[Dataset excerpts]
+++++

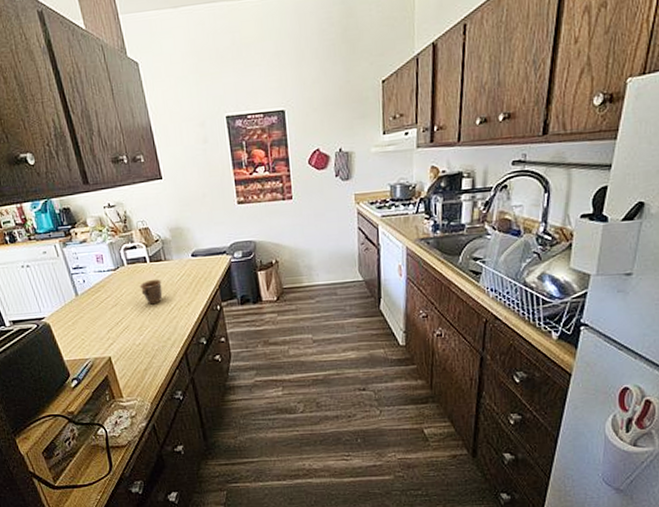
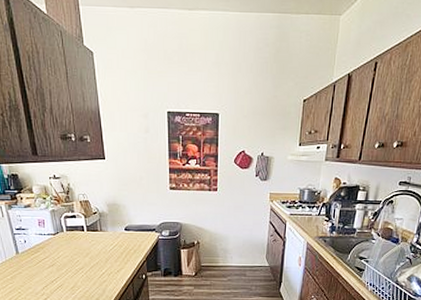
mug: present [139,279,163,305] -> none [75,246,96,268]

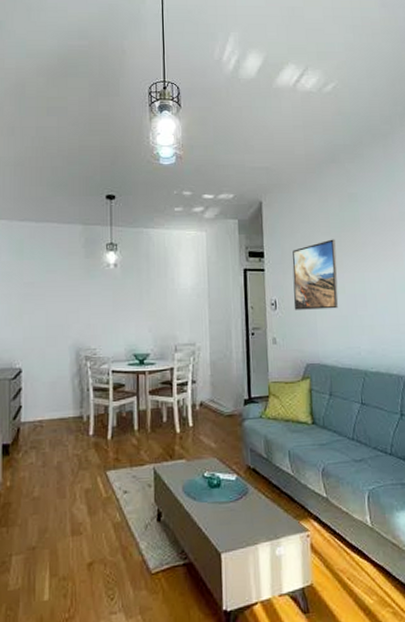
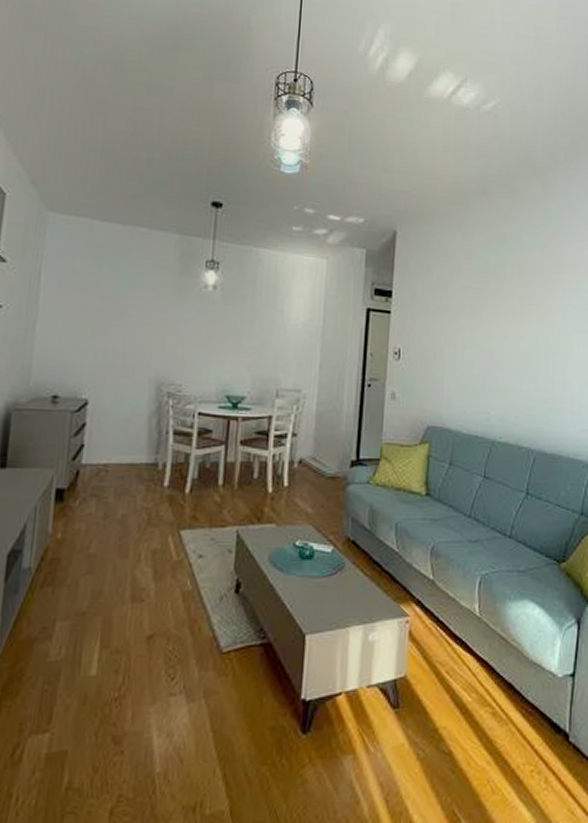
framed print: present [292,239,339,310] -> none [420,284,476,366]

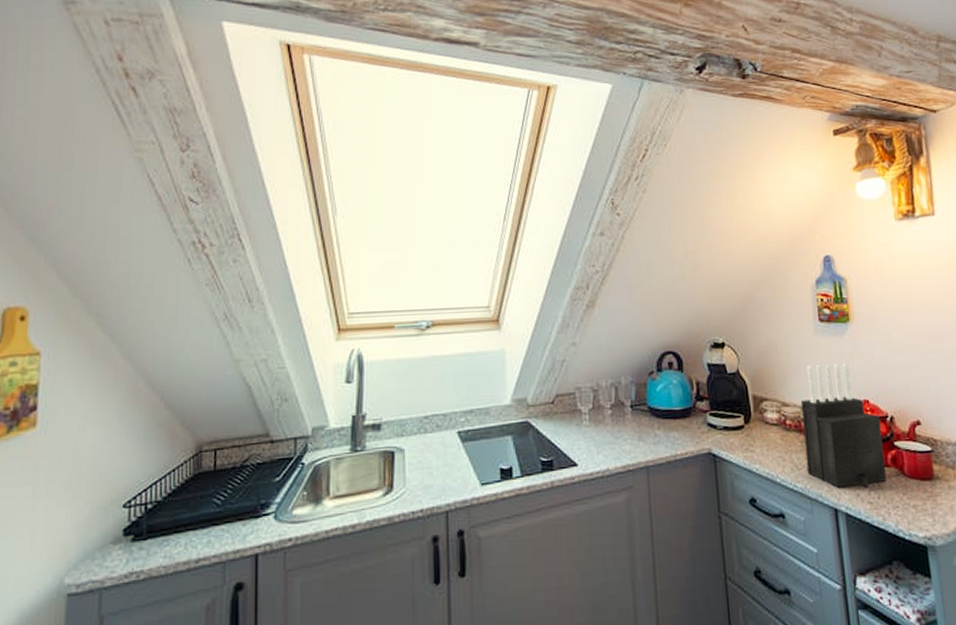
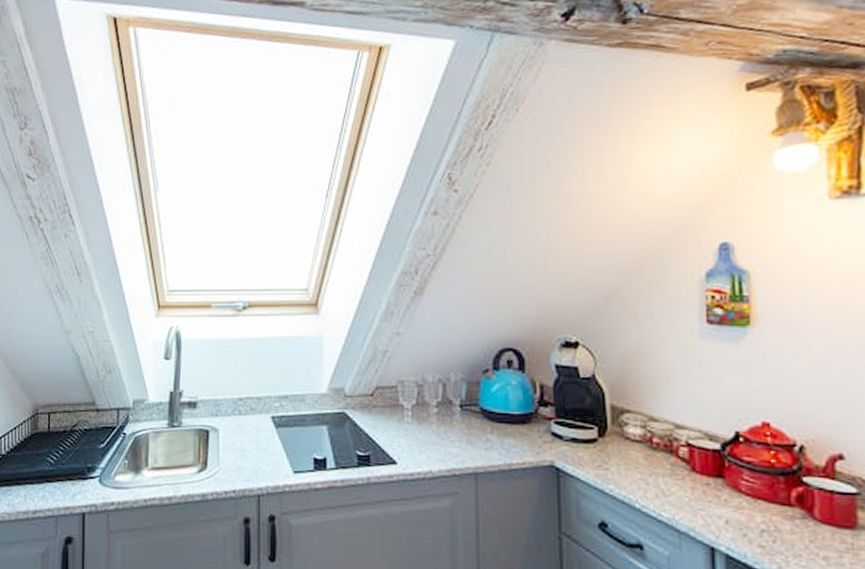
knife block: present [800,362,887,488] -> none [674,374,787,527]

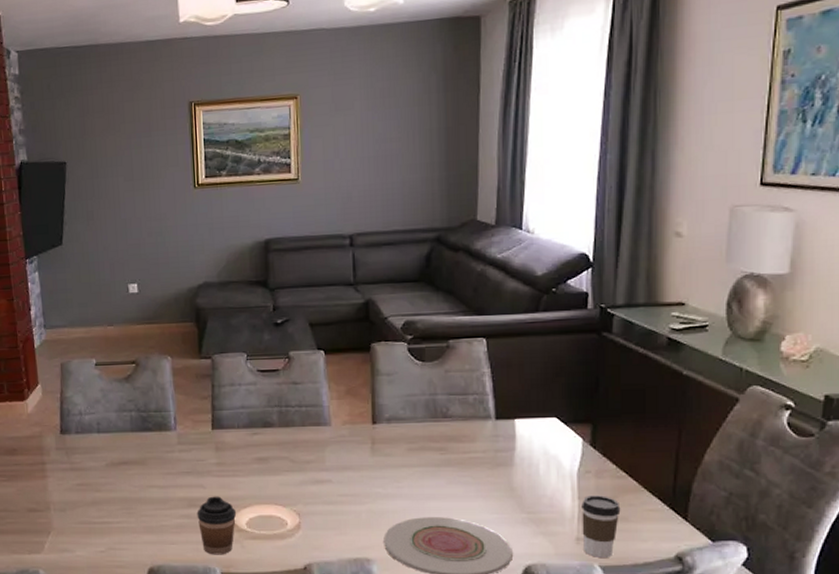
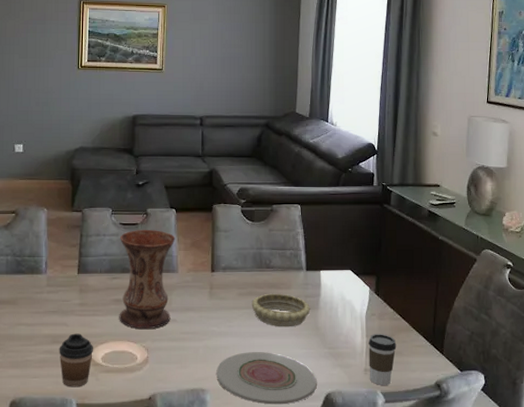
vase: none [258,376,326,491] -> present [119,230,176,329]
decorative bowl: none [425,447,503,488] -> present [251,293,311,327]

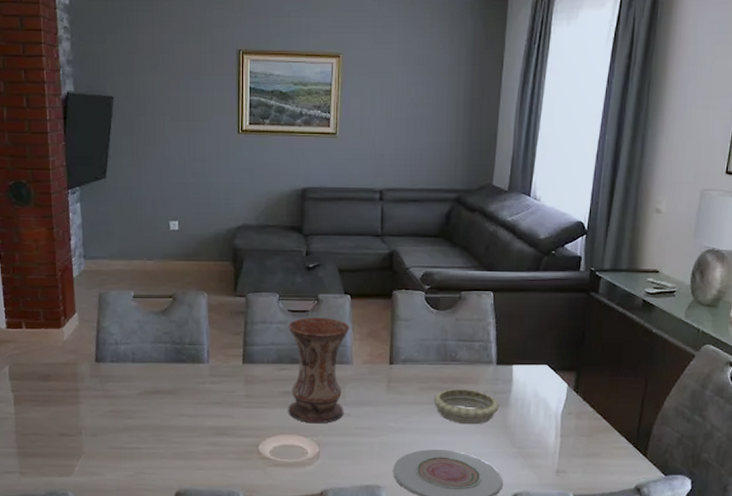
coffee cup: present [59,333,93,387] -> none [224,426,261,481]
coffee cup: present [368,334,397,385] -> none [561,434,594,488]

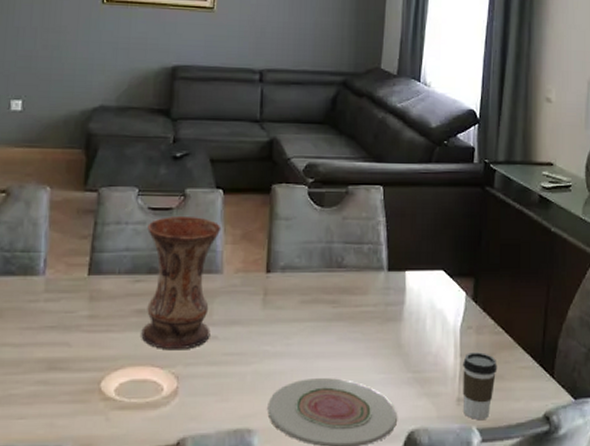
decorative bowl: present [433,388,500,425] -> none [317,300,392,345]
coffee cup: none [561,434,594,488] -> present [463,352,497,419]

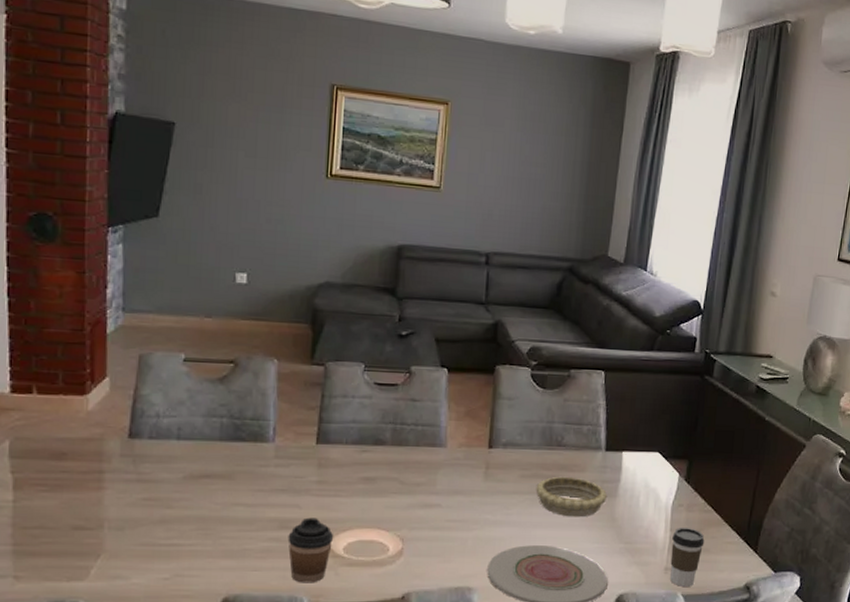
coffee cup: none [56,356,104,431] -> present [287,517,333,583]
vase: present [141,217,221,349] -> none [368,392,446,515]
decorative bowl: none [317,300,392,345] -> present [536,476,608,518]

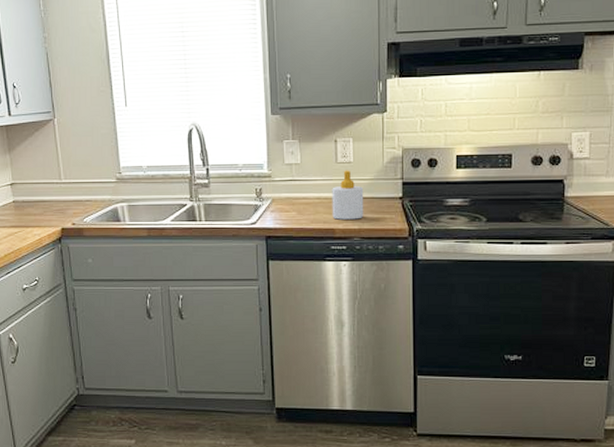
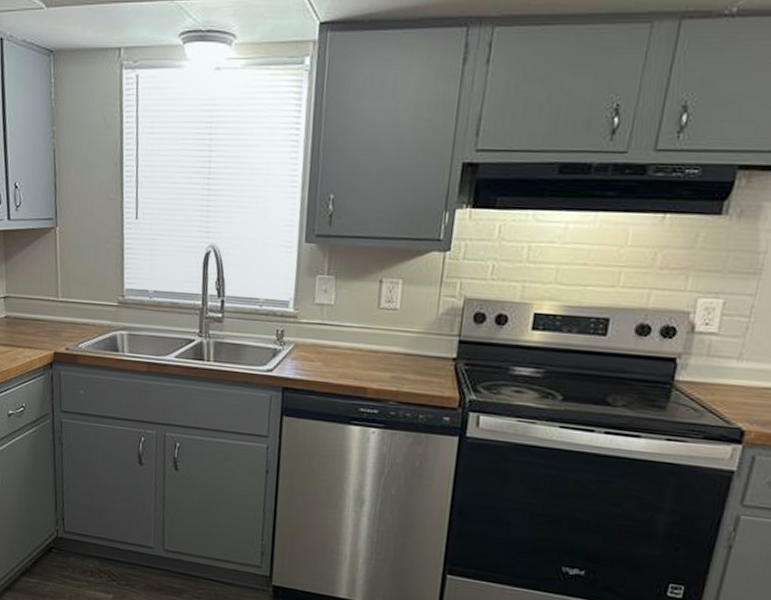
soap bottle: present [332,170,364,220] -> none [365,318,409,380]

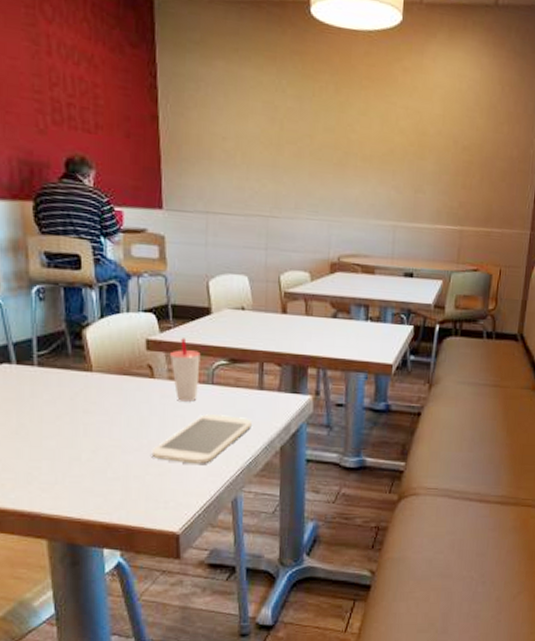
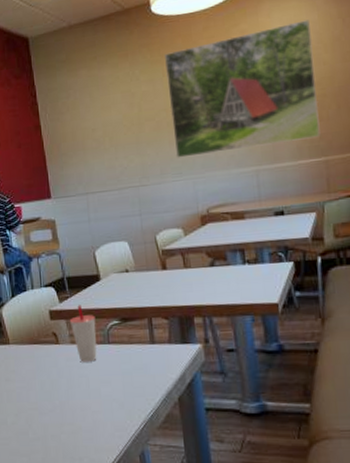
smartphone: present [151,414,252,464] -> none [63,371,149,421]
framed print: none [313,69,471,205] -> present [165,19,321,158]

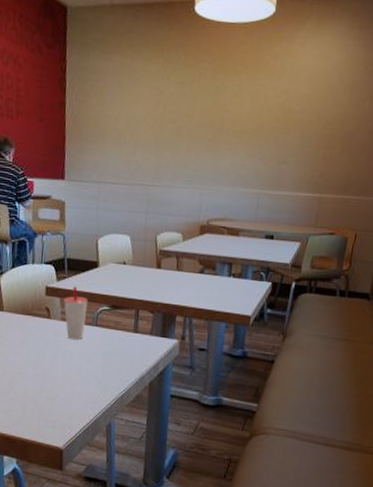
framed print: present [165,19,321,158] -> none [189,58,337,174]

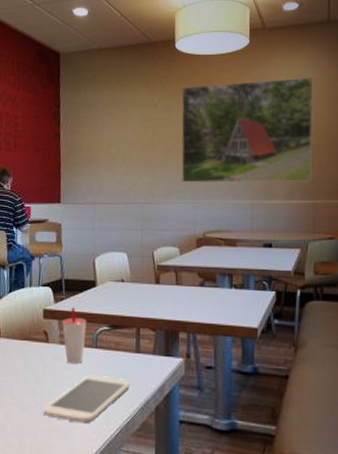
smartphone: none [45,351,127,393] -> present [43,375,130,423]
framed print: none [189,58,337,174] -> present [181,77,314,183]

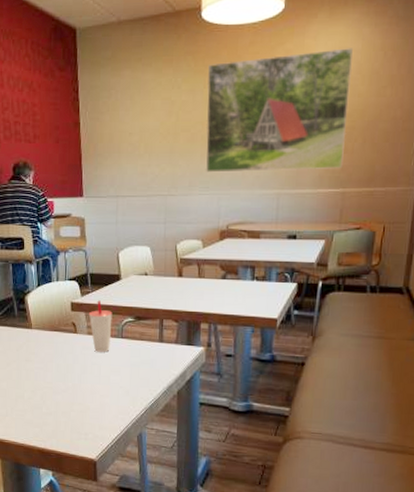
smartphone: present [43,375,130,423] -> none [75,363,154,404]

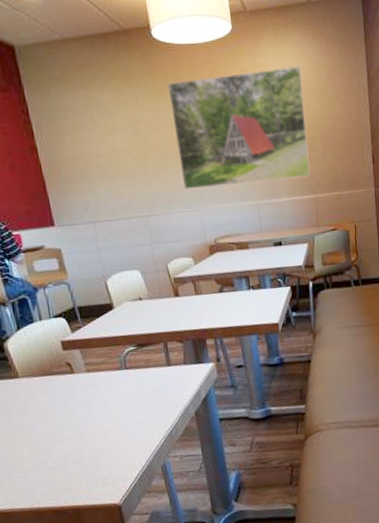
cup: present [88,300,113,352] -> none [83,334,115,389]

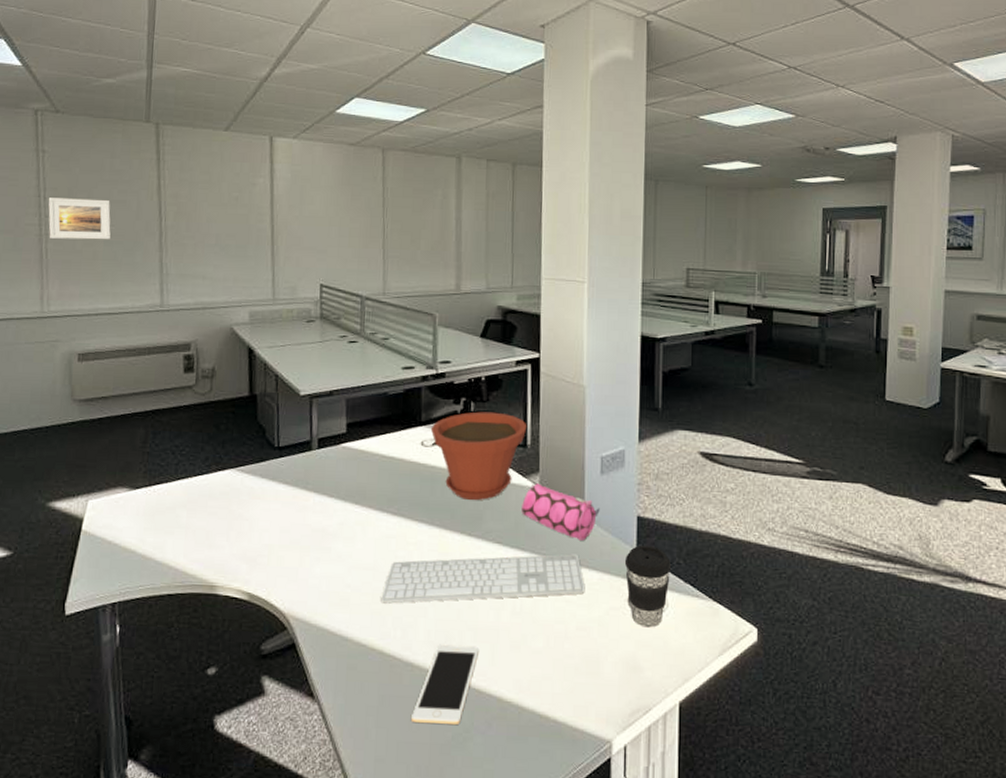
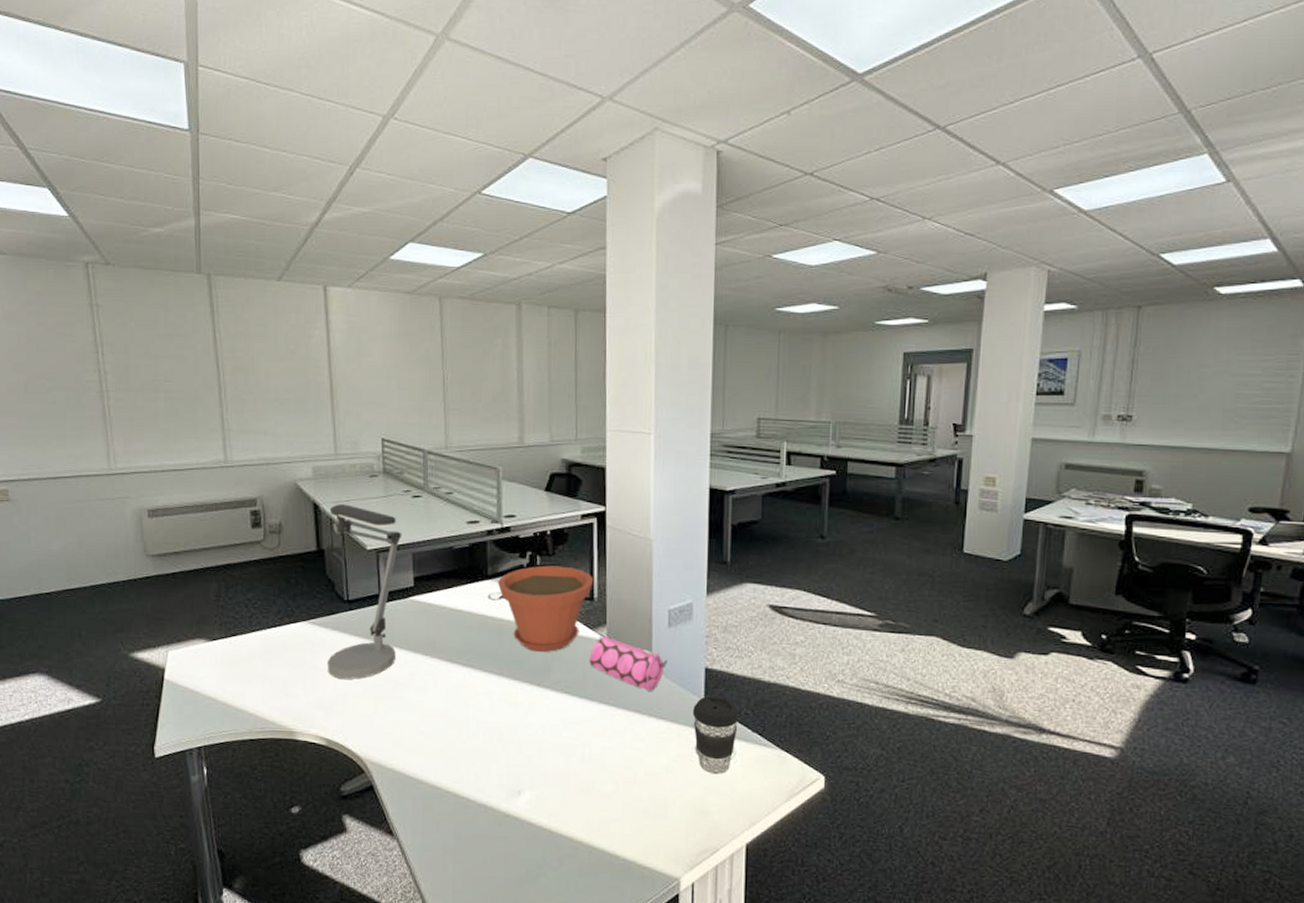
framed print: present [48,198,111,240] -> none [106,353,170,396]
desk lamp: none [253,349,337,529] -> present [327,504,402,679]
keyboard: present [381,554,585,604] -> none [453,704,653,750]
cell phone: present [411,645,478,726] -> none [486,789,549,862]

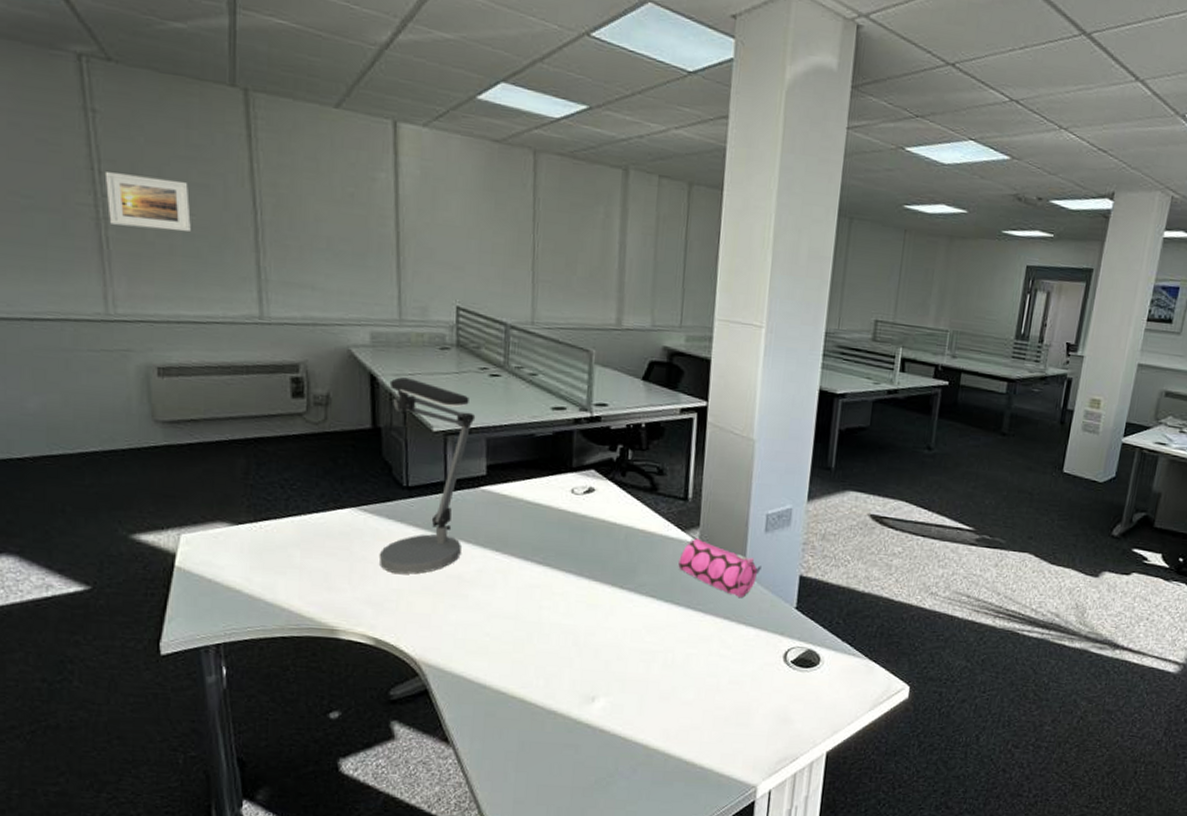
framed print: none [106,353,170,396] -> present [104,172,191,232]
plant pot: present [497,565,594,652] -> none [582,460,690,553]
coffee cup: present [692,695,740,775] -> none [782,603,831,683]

+++++

**What you will do**
Although pictures appear among the records above, write out exactly only the lines from the one that has "vase: none [258,376,326,491]" through the one that has "framed print: present [165,19,321,158]", and leave the pictures out.

**Reply to the task**
vase: none [258,376,326,491] -> present [119,230,176,329]
decorative bowl: none [425,447,503,488] -> present [251,293,311,327]

coffee cup: present [59,333,93,387] -> none [224,426,261,481]
coffee cup: present [368,334,397,385] -> none [561,434,594,488]

decorative bowl: present [433,388,500,425] -> none [317,300,392,345]
coffee cup: none [561,434,594,488] -> present [463,352,497,419]

coffee cup: none [56,356,104,431] -> present [287,517,333,583]
vase: present [141,217,221,349] -> none [368,392,446,515]
decorative bowl: none [317,300,392,345] -> present [536,476,608,518]

soap bottle: present [332,170,364,220] -> none [365,318,409,380]

smartphone: present [151,414,252,464] -> none [63,371,149,421]
framed print: none [313,69,471,205] -> present [165,19,321,158]

framed print: present [165,19,321,158] -> none [189,58,337,174]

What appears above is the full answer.